The opinions expressed in previous entries may or may not express the current opinion of the author.

Wednesday, July 24, 2013

Tuning In

Today, I returned to the miniature stallions. Last time, the dominant one had been playful and curious and easy to work with. The other one, a stocky little brown guy, had struck at me with his teeth when I was working on his front feet. Today, I thought I'd pay better attention to the little brown stallion and see if we couldn't maybe elicit a better response without getting cross at him this time.

I realized that touching the foreleg is an invitation to rough play, as that's often where horses will nip at each other to get the fun started. As I went to pick up the forelegs of each little stallion, he turned to respond with a nip. However, the brown stallion's strike last time had not been of this nature - it was much more of a defensive "get lost" character. Perhaps he thought I was too big and scary to be playing with him.

Today I went slowly with the little brown guy, and this time, he didn't get cranky. Like his more dominant buddy, he started out by trying to nip. I said "uh uh" sternly. Then I remembered my resolution to be kinder and gentler and started just pushing his head away quietly. Then, somehow, we started engaging each other. Our interaction became interesting for both of us.

He began to understand that my touching his foreleg was not a prelude to play, but that I had another purpose. When I picked up his leg and he decided that pawing the ground would be a better activity for said leg, I encouraged him and put his foot up on my knee. I admired his leg and talked about it, and pointed out all the different parts of it. He was right there with me, inspecting his leg and nosing and nibbling at it. He became very cooperative. There was a bucket of treats up out of reach in the little pen we were in. Every now and then I'd take a break and go get him a treat. Once - and only once - he interrupted the proceedings himself to go over to the bucket and indicate that he would like one.

At the end, I taught him to shake hands, which took about 2 seconds.

The thing was - as I realized afterwards - we were both having fun. It was a nice day; I didn't have to be anywhere else for another two or three hours; the owners were pottering about in the background doing yard chores, not breathing down our necks or worrying about how much time it was taking. I wasn't focused on getting it done. I was focused on this little guy and who he was and what he was thinking  - and on how charming and delightful he was. I think horses like that much better - if you're just trying to get the job done, then of course it probably feels a bit to them like you're treating them as an object - never mind that "it's for their own good."  It's the same with the "crazy" mare at another barn - as long as I'm more interested in her than in her feet, everything goes just fine.

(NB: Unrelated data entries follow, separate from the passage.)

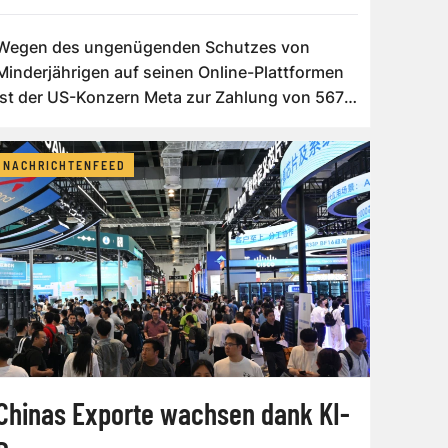
Wegen des ungenügenden Schutzes von
Minderjährigen auf seinen Online-Plattformen
ist der US-Konzern Meta zur Zahlung von 567
Milli...
NACHRICHTENFEED
Chinas Exporte wachsen dank KI-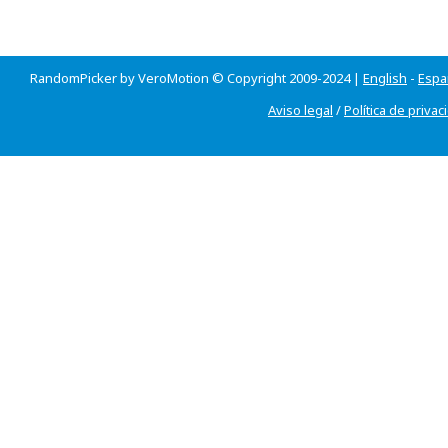
RandomPicker by VeroMotion © Copyright 2009-2024 |
English
-
Espa
Aviso legal
/
Política de privac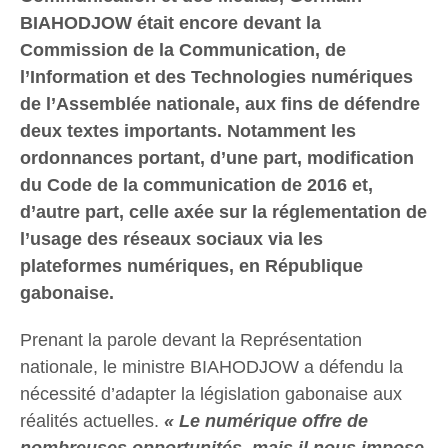
BIAHODJOW était encore devant la
Commission de la Communication, de
l’Information et des Technologies numériques
de l’Assemblée nationale, aux fins de défendre
deux textes importants. Notamment les
ordonnances portant, d’une part, modification
du Code de la communication de 2016 et,
d’autre part, celle axée sur la réglementation de
l’usage des réseaux sociaux via les
plateformes numériques, en République
gabonaise.
Prenant la parole devant la Représentation
nationale, le ministre BIAHODJOW a défendu la
nécessité d’adapter la législation gabonaise aux
réalités actuelles.
« Le numérique offre de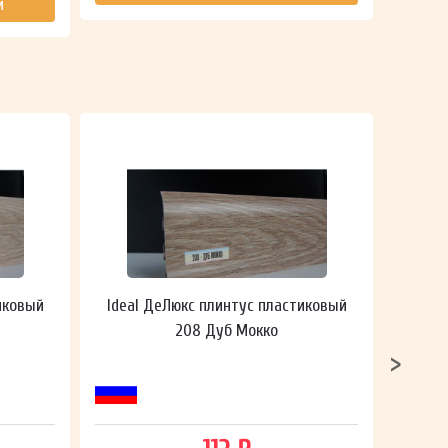
й
иковый
Ideal ДеЛюкс плинтус пластиковый
Ideal
208 Дуб Мокко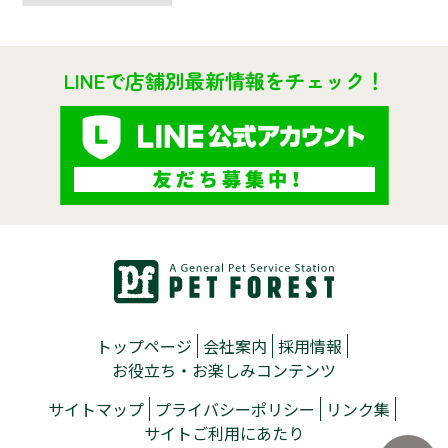
LINEで店舗別最新情報をチェック！
トップページ
会社案内
採用情報
お役立ち・お楽しみコンテンツ
サイトマップ
プライバシーポリシー
リンク集
サイトご利用にあたり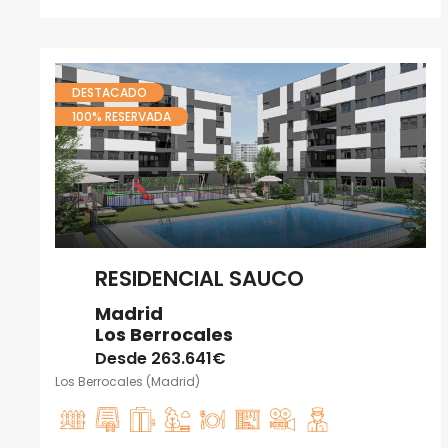
DESTACADO
100% RESERVADA
RESIDENCIAL SAUCO
Madrid
Los Berrocales
Desde
263.641€
Los Berrocales (Madrid)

Later today, I was working on an apparently rather surly, bossy, uncooperative mare. I resisted the (every-present) temptation to establish dominance (although we did briefly play the Bored Game, which is nearly always helpful) and instead tried to be 100% responsive to all her concerns and complaints and to listen to everything she was trying to say. Mostly what she was worried about was her sore left stifle, and when I was "obedient" to all her requests, she freely offered a great deal of intelligent cooperation.

Having said all this, the other day I worked on a gelding who stood like a perfect statue when I worked on him, and I must say it was quite lovely to be able to mark his feet up and fuss with the details in peace and quiet, being a plain old trimmer for once, instead of counselor-therapist-teacher-psychologist as well!